J'ai rangé la lettre et jeté un regard doux sur Lao Dao.
Bien sûr, je sais que Lao Dao me cache définitivement quelque chose ; maintenant, je maintiens un degré de méfiance envers n'importe qui, y compris Lao Dao et la Vieille Dame.
Pendant que Lao Dao jouait, j'ai ouvert le livre que m'avait donné la Vieille Dame ; les choses écrites dedans étaient très détaillées, avec toutes sortes de notes.
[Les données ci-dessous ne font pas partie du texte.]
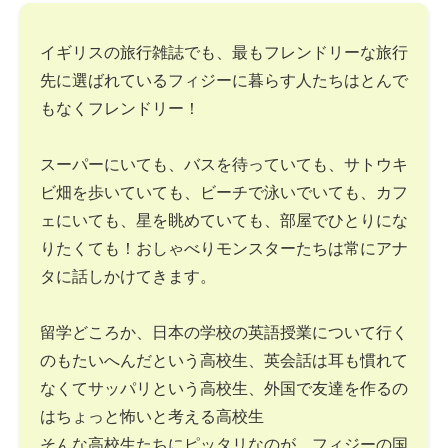
イギリスの旅行雑誌でも、最もフレンドリーな旅行
先に選ばれているフィジーに暮らす人たちはとんで
もなくフレンドリー！
スーパーにいても、バスを待っていても、サトウキ
ビ畑を歩いていても、ビーチで泳いでいても、カフ
ェにいても、星を眺めていても、部屋でひとりにな
りたくても！おしゃべりモンスターたちは常にアナ
タに話しかけてきます。
留学どころか、日本の学校の英語授業について行く
のもたいへんだという高校生、英会話は耳も慣れて
なくてサッパリという高校生、外国で友達を作るの
はちょっと怖いと考える高校生
そんな高校生たちにピッタリなのが、フィジーの国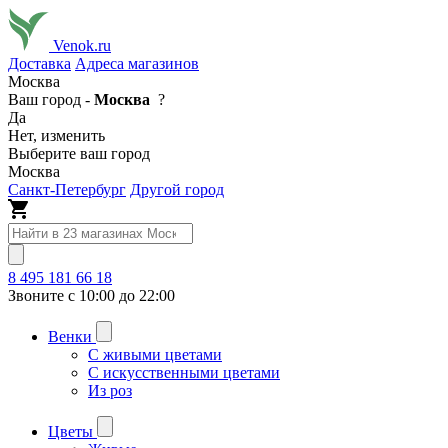
Venok.ru
Доставка
Адреса магазинов
Москва
Ваш город -
Москва
?
Да
Нет, изменить
Выберите ваш город
Москва
Санкт-Петербург
Другой город
8 495 181 66 18
Звоните с 10:00 до 22:00
Венки
С живыми цветами
С искусственными цветами
Из роз
Цветы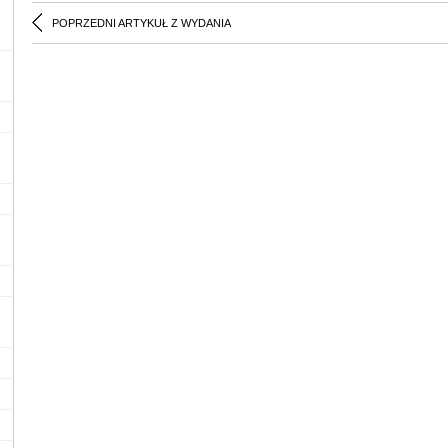
POPRZEDNI ARTYKUŁ Z WYDANIA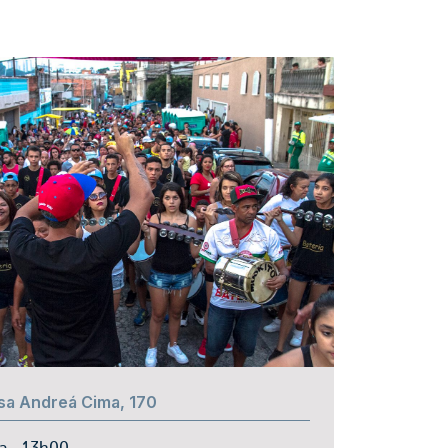
ssa Andreá Cima, 170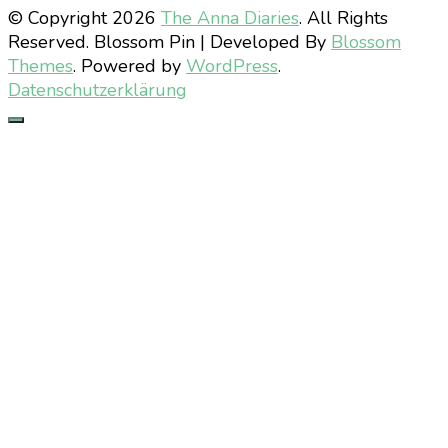
© Copyright 2026
The Anna Diaries
. All Rights
Reserved.
Blossom Pin | Developed By
Blossom
Themes
. Powered by
WordPress
.
Datenschutzerklärung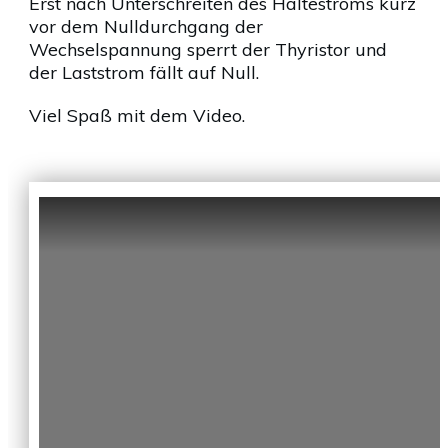
Erst nach Unterschreiten des Haltestroms kurz
vor dem Nulldurchgang der
Wechselspannung sperrt der Thyristor und
der Laststrom fällt auf Null.
Viel Spaß mit dem Video.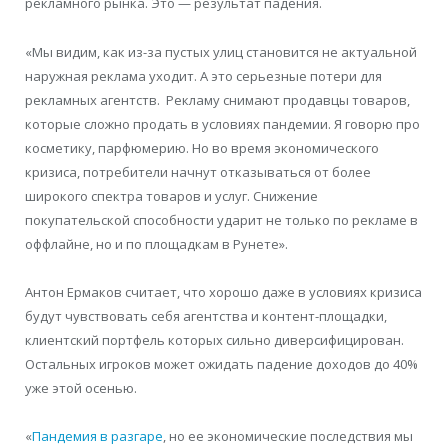
рекламного рынка. Это — результат падения.
«Мы видим, как из-за пустых улиц становится не актуальной
наружная реклама уходит. А это серьезные потери для
рекламных агентств. Рекламу снимают продавцы товаров,
которые сложно продать в условиях пандемии. Я говорю про
косметику, парфюмерию. Но во время экономического
кризиса, потребители начнут отказываться от более
широкого спектра товаров и услуг. Снижение
покупательской способности ударит не только по рекламе в
оффлайне, но и по площадкам в Рунете».
Антон Ермаков считает, что хорошо даже в условиях кризиса
будут чувствовать себя агентства и контент-площадки,
клиентский портфель которых сильно диверсифицирован.
Остальных игроков может ожидать падение доходов до 40%
уже этой осенью.
«
Пандемия в разгаре
, но ее экономические последствия мы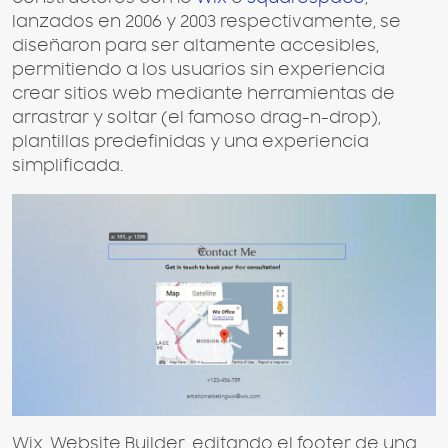
lanzados en 2006 y 2003 respectivamente, se
diseñaron para ser altamente accesibles,
permitiendo a los usuarios sin experiencia
crear sitios web mediante herramientas de
arrastrar y soltar (el famoso drag-n-drop),
plantillas predefinidas y una experiencia
simplificada.
Wix, Website Builder, editando el footer de una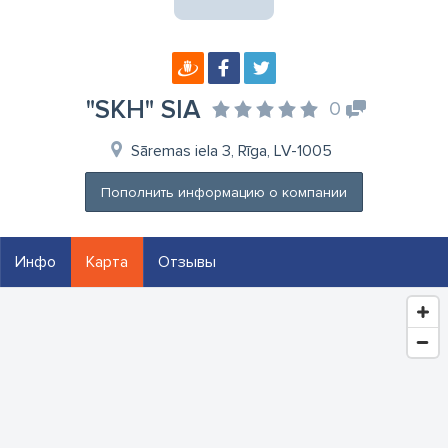
"SKH" SIA
0
Sāremas iela 3, Rīga, LV-1005
Пополнить информацию о компании
Инфо
Карта
Отзывы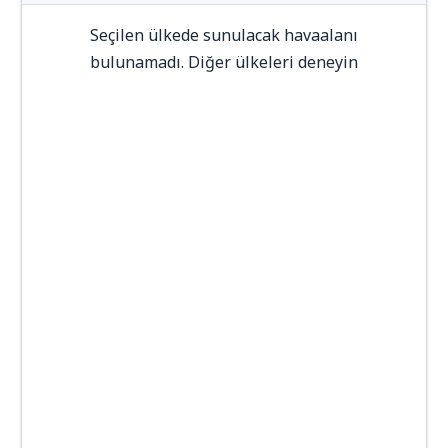
Seçilen ülkede sunulacak havaalanı
bulunamadı. Diğer ülkeleri deneyin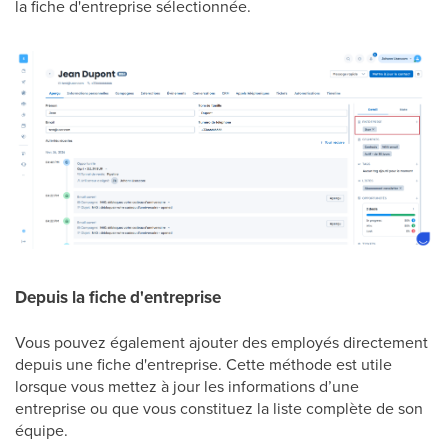
la fiche d'entreprise sélectionnée.
Depuis la fiche d'entreprise
Vous pouvez également ajouter des employés directement
depuis une fiche d'entreprise. Cette méthode est utile
lorsque vous mettez à jour les informations d’une
entreprise ou que vous constituez la liste complète de son
équipe.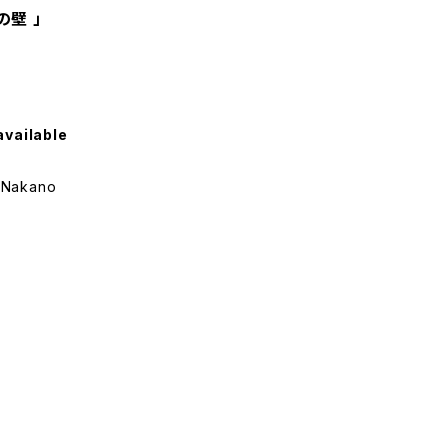
壁 」
available
Nakano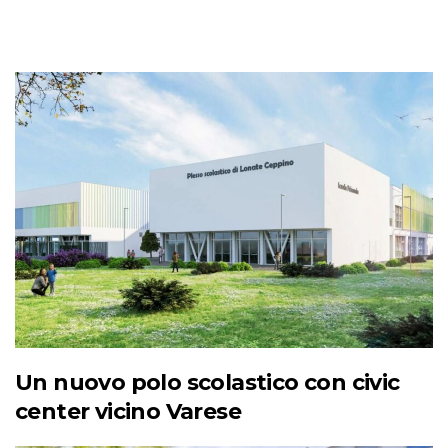
Un nuovo polo scolastico con civic
center vicino Varese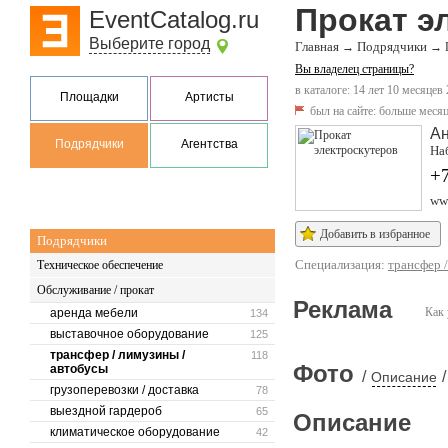
Прокат э
EventCatalog.ru
Выберите город
Главная
Подрядчики
→
→
Вы владелец страницы?
в каталоге: 14 лет 10 месяцев
Площадки
Артисты
был на сайте:
больше месяц
А
Подрядчики
Агентства
Наб
+7
ww
Добавить в избранное
Подрядчики
Специализация:
трансфер 
Техническое обеспечение
Обслуживание / прокат
Реклама
Как 
аренда мебели
134
выставочное оборудование
125
трансфер / лимузины /
118
Фото
автобусы
/
/
Описание
грузоперевозки / доставка
78
выездной гардероб
65
Описание
климатическое оборудование
42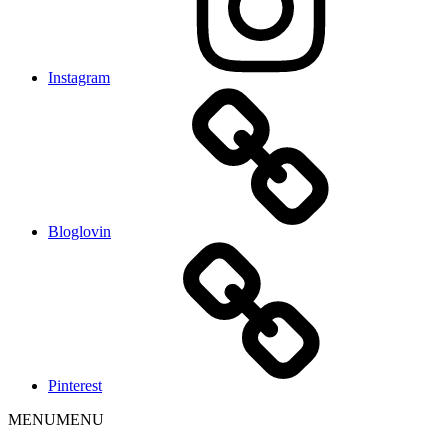
Instagram
Bloglovin
Pinterest
MENU
MENU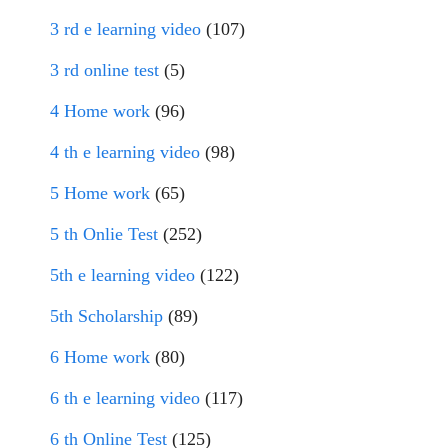
3 rd e learning video
(107)
3 rd online test
(5)
4 Home work
(96)
4 th e learning video
(98)
5 Home work
(65)
5 th Onlie Test
(252)
5th e learning video
(122)
5th Scholarship
(89)
6 Home work
(80)
6 th e learning video
(117)
6 th Online Test
(125)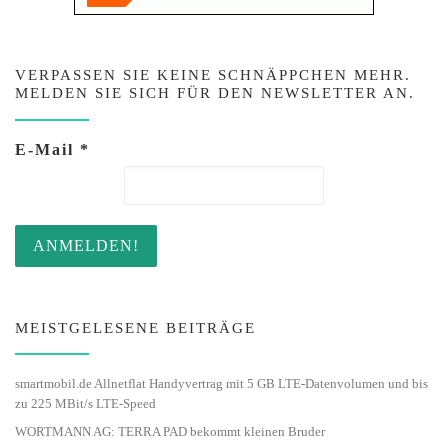
VERPASSEN SIE KEINE SCHNÄPPCHEN MEHR.
MELDEN SIE SICH FÜR DEN NEWSLETTER AN.
E-Mail
*
MEISTGELESENE BEITRÄGE
smartmobil.de Allnetflat Handyvertrag mit 5 GB LTE-Datenvolumen und bis
zu 225 MBit/s LTE-Speed
WORTMANN AG: TERRA PAD bekommt kleinen Bruder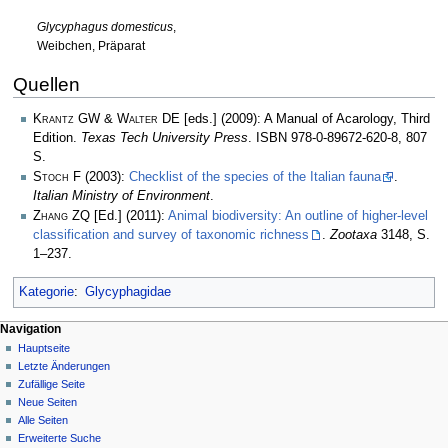
Glycyphagus domesticus
,
Weibchen, Präparat
Quellen
Krantz GW & Walter DE
[eds.] (2009): A Manual of Acarology, Third
Edition.
Texas Tech University Press
. ISBN 978-0-89672-620-8, 807
S.
Stoch F
(2003):
Checklist of the species of the Italian fauna
.
Italian Ministry of Environment
.
Zhang ZQ
[Ed.] (2011):
Animal biodiversity: An outline of higher-level
classification and survey of taxonomic richness
.
Zootaxa
3148, S.
1–237.
Kategorie
:
Glycyphagidae
Navigation
Hauptseite
Letzte Änderungen
Zufällige Seite
Neue Seiten
Alle Seiten
Erweiterte Suche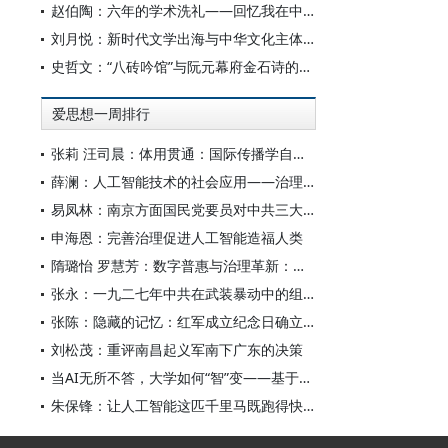
赵伯陶：六年的学术洗礼——回忆我在中华书局的日子
刘月悦：新时代文学出海与中华文化主体性建构
史哲文：“八砖吟馆”与阮元幕府金石诗的学人品格、诗学祈向
爱思想一周排行
张莉 汪司晨：体用贯通：国际传播学自主知识体系的建构逻辑与学科交叉进路
薛澜：人工智能技术的社会应用——治理挑战
易凤林：南京方面国民党要员对中共三大起义的反应
申海恩：完善治理促进人工智能造福人类
隋璐怡 罗慧芳：数字普惠与治理革新：中国人工智能赋能全球南方发展
张永：一九二七年中共在武装暴动中的组织转型
张陈：隐藏的记忆：红军成立纪念日确立前中共对南昌起义的纪念
刘松茂：重评南昌起义军南下广东的决策
当AI无所不答，大学如何“智”变——基于全国400余所高校本科生AI使用情况的调查与思考
朱保锋：让人工智能这匹千里马既跑得快又跑得稳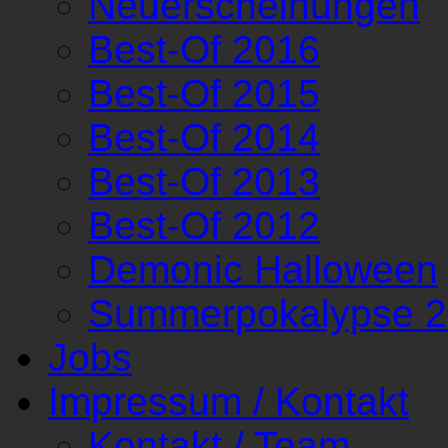
Neuerscheinungen
Best-Of 2016
Best-Of 2015
Best-Of 2014
Best-Of 2013
Best-Of 2012
Demonic Halloween
Summerpokalypse 
Jobs
Impressum / Kontakt
Kontakt / Team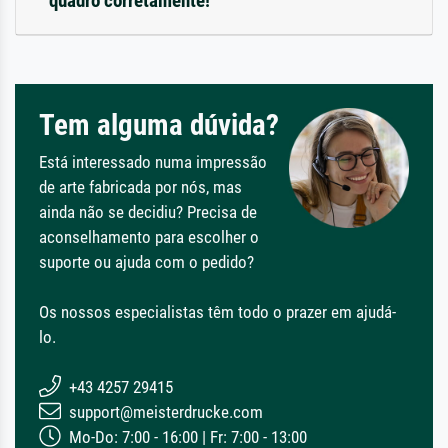
quadro corretamente!
Tem alguma dúvida?
Está interessado numa impressão
de arte fabricada por nós, mas
ainda não se decidiu? Precisa de
aconselhamento para escolher o
suporte ou ajuda com o pedido?
Os nossos especialistas têm todo o prazer em ajudá-
lo.
+43 4257 29415
support@meisterdrucke.com
Mo-Do: 7:00 - 16:00 | Fr: 7:00 - 13:00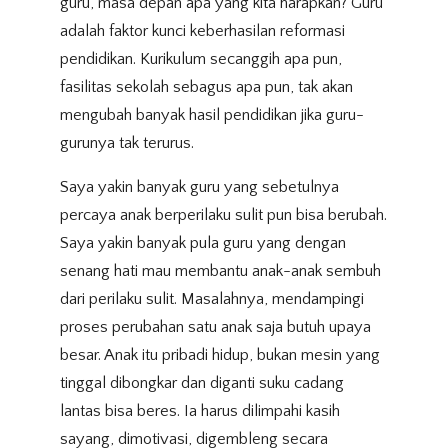
guru, masa depan apa yang kita harapkan? Guru
adalah faktor kunci keberhasilan reformasi
pendidikan. Kurikulum secanggih apa pun,
fasilitas sekolah sebagus apa pun, tak akan
mengubah banyak hasil pendidikan jika guru-
gurunya tak terurus.
Saya yakin banyak guru yang sebetulnya
percaya anak berperilaku sulit pun bisa berubah.
Saya yakin banyak pula guru yang dengan
senang hati mau membantu anak-anak sembuh
dari perilaku sulit. Masalahnya, mendampingi
proses perubahan satu anak saja butuh upaya
besar. Anak itu pribadi hidup, bukan mesin yang
tinggal dibongkar dan diganti suku cadang
lantas bisa beres. Ia harus dilimpahi kasih
sayang, dimotivasi, digembleng secara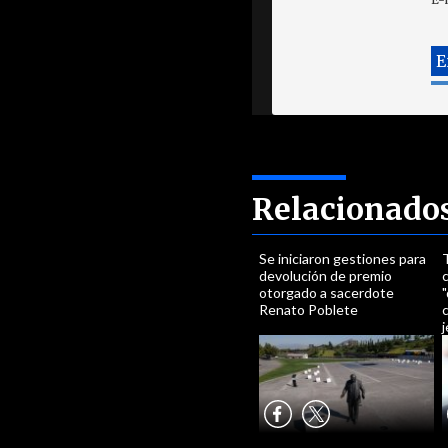
Relacionado
Se iniciaron gestiones para
devolución de premio
otorgado a sacerdote
"
Renato Poblete
j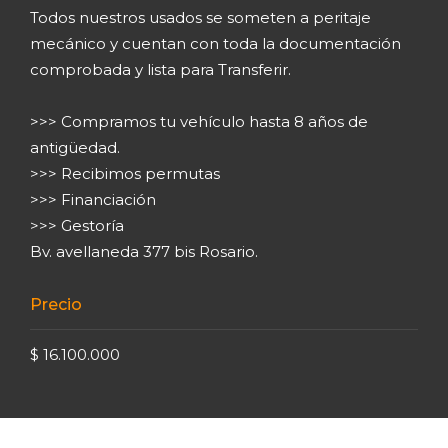
Todos nuestros usados se someten a peritaje
mecánico y cuentan con toda la documentación
comprobada y lista para Transferir.
>>> Compramos tu vehículo hasta 8 años de
antigüedad.
>>> Recibimos permutas
>>> Financiación
>>> Gestoría
Bv. avellaneda 377 bis Rosario.
Precio
$ 16.100.000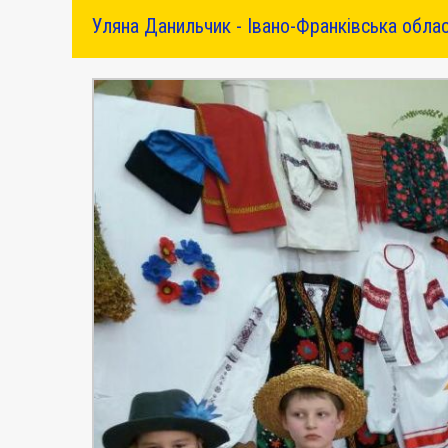
Уляна Данильчик - Івано-Франківська облас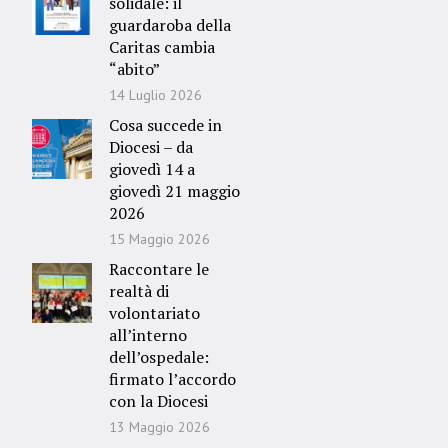
solidale: il
guardaroba della
Caritas cambia
“abito”
14 Luglio 2026
Cosa succede in
Diocesi – da
giovedì 14 a
giovedì 21 maggio
2026
15 Maggio 2026
Raccontare le
realtà di
volontariato
all’interno
dell’ospedale:
firmato l’accordo
con la Diocesi
13 Maggio 2026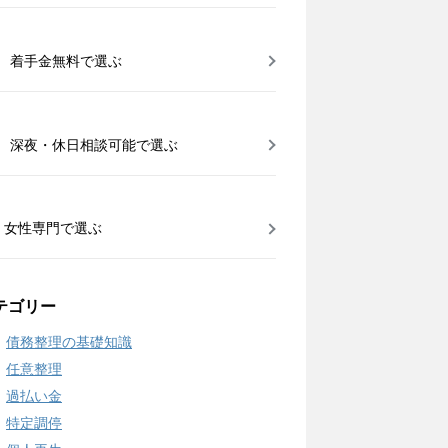
着手金無料で選ぶ
深夜・休日相談可能で選ぶ
女性専門で選ぶ
テゴリー
債務整理の基礎知識
任意整理
過払い金
特定調停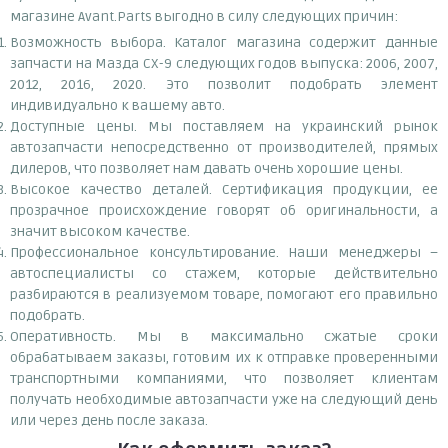
магазине Avant.Parts выгодно в силу следующих причин:
Возможность выбора. Каталог магазина содержит данные
запчасти на Мазда СХ-9 следующих годов выпуска: 2006, 2007,
2012, 2016, 2020. Это позволит подобрать элемент
индивидуально к вашему авто.
Доступные цены. Мы поставляем на украинский рынок
автозапчасти непосредственно от производителей, прямых
дилеров, что позволяет нам давать очень хорошие цены.
Высокое качество деталей. Сертификация продукции, ее
прозрачное происхождение говорят об оригинальности, а
значит высоком качестве.
Профессиональное консультирование. Наши менеджеры –
автоспециалисты со стажем, которые действительно
разбираются в реализуемом товаре, помогают его правильно
подобрать.
Оперативность. Мы в максимально сжатые сроки
обрабатываем заказы, готовим их к отправке проверенными
транспортными компаниями, что позволяет клиентам
получать необходимые автозапчасти уже на следующий день
или через день после заказа.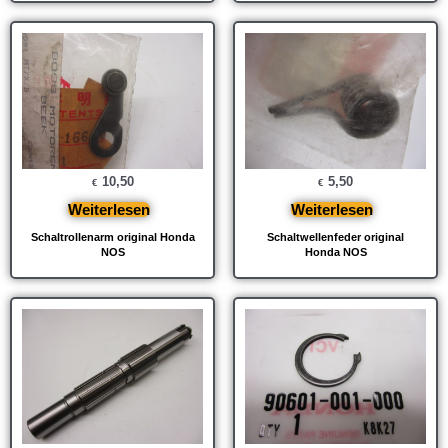
10,50
5,50
€
€
Weiterlesen
Weiterlesen
Schaltrollenarm original Honda
Schaltwellenfeder original
NOS
Honda NOS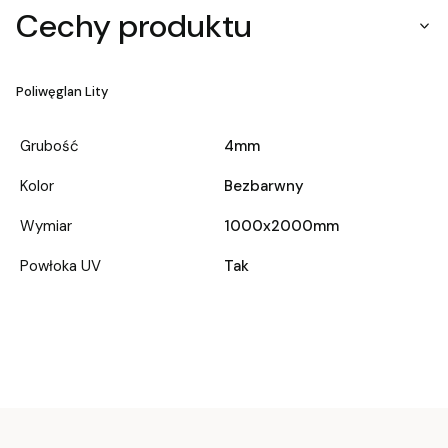
Cechy produktu
Poliwęglan Lity
Grubość
4mm
Kolor
Bezbarwny
Wymiar
1000x2000mm
Powłoka UV
Tak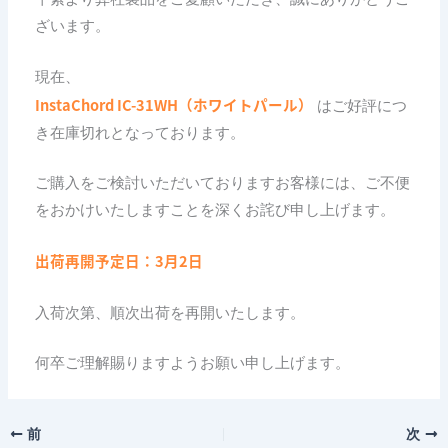
ざいます。
現在、
InstaChord IC-31WH（ホワイトパール）
はご好評につ
き在庫切れとなっております。
ご購入をご検討いただいておりますお客様には、ご不便
をおかけいたしますことを深くお詫び申し上げます。
出荷再開予定日：3月2日
入荷次第、順次出荷を再開いたします。
何卒ご理解賜りますようお願い申し上げます。
前
次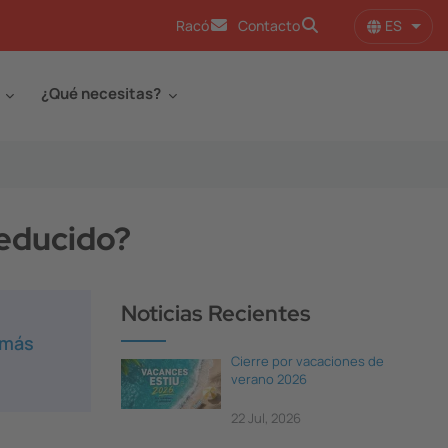
ES
Racó
Contacto
Lista
¿Qué necesitas?
reducido?
Noticias Recientes
 más
Cierre por vacaciones de
verano 2026
22 Jul, 2026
C'est en fait similaire à ce que m'avaient laissé Liu Sandao et Yingniang, mais la différence, c'est que ces choses qu'il a laissées sont plus proches de l'auto-amélioration.
C'est aussi ce qui me manque jusqu'ici.
J'ai pratiqué divers talismans au bureau, et en un clin d'œil, une demi-heure a passé ; la Vieille Dame a apporté à manger à Lao Dao et moi.
Après le dîner, Lao Dao s'est allongé sur le petit canapé, ronflant fort.
Et moi, j'ai pratiqué pendant une demi-nuit, presque jusqu'à trois ou quatre heures du matin avant de me reposer.
De grand matin le lendemain, la Vieille Dame nous a préparé des vivres secs et s'apprêtait à emmener Lao Dao et moi en route.
« Vieux Frère, je ne sais pas si la sœur de Sœur Leng est encore dans le grenier ; si ce n'est pas le cas, je ne pourrai que vous raccompagner à l'auberge ! »
La Vieille Dame était déjà prête ; cette fois, elle portait des vêtements qui la rajeunissaient, une sorte de nouveau style chinois.
Assortis à son visage et sa silhouette, elle paraissait encore plus héroïque et vaillante, complètement différente de la paysanne d'avant.
Lao Dao en avait presque la bave aux lèvres, et moi aussi j'ai jeté plusieurs regards supplémentaires à la Vieille Dame ; elle était vraiment éblouissante aujourd'hui.
« Allons voir, nous ne pouvons que faire de notre mieux ! »
J'ai hoché légèrement la tête ; faire ce que je peux et laisser le reste au destin, c'était tout ce que je pouvais faire.
À notre grande surprise, quand nous avons conduit la Vieille Dame à l'emplacement d'origine du grenier, c'était devenu un terrain vague, il n'y avait plus rien.
« Étrange, c'est rasé au sol, un aussi grand grenier, comment a-t-il pu disparaître en une nuit ! »
En regardant l'espace vide, mon expression n'était pas bonne.
Sur le point de chercher, la piste était complètement rompue.
Comme si quelqu'un l'avait fait exprès.
« Il semble que je ne puisse que vous raccompagner en bas de la montagne ! »
La Vieille Dame semblait s'y attendre, elle m'a doucement réconforté.
Bien que je trouvasse cela un peu bizarre, je n'ai pas réussi à comprendre où était le problème sur le moment.
« Au fait, Grande Sœur, sais-tu qui est Huahua, de chez Sœur Leng ? »
Je me suis soudain souvenu que je n'avais pas encore demandé la situation de Huahua.
« Ça non plus je ne sais pas ! J'ai l'impression que Sœur Leng et Huahua ne s'entendent pas bien, mais chaque fois que je demande à Sœur Leng, elle ne dit rien ! »
La Vieille Dame a secoué la tête, indiquant qu'elle ne savait rien de Huahua.
Je suis plein de soupçons, parce que la Vieille Dame a semblé hésiter tout à l'heure.